----- DATA PROVIDED
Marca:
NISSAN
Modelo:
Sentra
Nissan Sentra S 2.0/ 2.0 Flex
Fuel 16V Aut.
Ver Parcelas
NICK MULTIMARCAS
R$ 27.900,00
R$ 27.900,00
----------
----- DATA PROVIDED
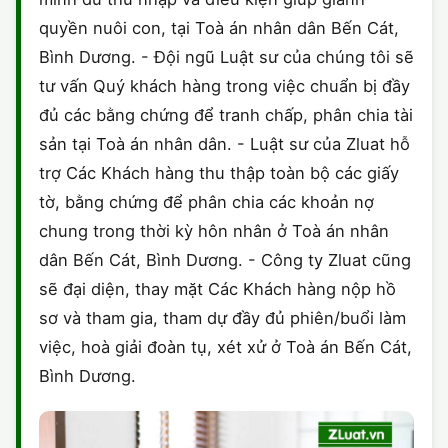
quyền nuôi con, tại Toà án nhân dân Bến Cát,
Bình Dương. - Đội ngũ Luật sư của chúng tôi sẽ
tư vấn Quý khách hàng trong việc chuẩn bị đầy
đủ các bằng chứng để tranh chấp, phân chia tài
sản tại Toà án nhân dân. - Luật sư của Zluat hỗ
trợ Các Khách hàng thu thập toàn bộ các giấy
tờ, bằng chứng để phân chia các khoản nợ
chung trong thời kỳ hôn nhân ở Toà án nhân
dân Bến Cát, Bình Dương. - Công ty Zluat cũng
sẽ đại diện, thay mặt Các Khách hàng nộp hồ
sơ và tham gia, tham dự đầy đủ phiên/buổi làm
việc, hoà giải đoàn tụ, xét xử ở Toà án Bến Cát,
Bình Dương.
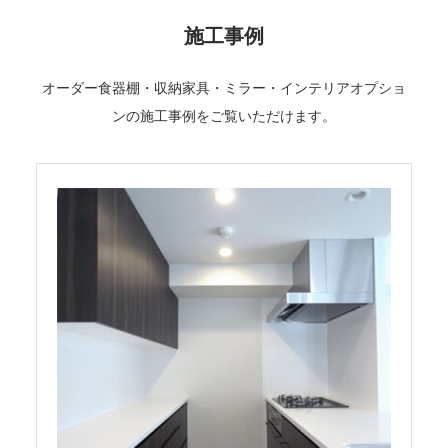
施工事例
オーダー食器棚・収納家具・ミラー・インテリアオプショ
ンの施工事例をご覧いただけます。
----------
# WHAT TO PRODUCE:
Beginning with the line above that has "sản tại Toà" and going on through the line that has "ンの施工事例をご覧いただけます。", retype every line exactly and add nothing else; drop the pictures.

# REPLY:
sản tại Toà án nhân dân. - Luật sư của Zluat hỗ
trợ Các Khách hàng thu thập toàn bộ các giấy
tờ, bằng chứng để phân chia các khoản nợ
chung trong thời kỳ hôn nhân ở Toà án nhân
dân Bến Cát, Bình Dương. - Công ty Zluat cũng
sẽ đại diện, thay mặt Các Khách hàng nộp hồ
sơ và tham gia, tham dự đầy đủ phiên/buổi làm
việc, hoà giải đoàn tụ, xét xử ở Toà án Bến Cát,
Bình Dương.
施工事例
オーダー食器棚・収納家具・ミラー・インテリアオプショ
ンの施工事例をご覧いただけます。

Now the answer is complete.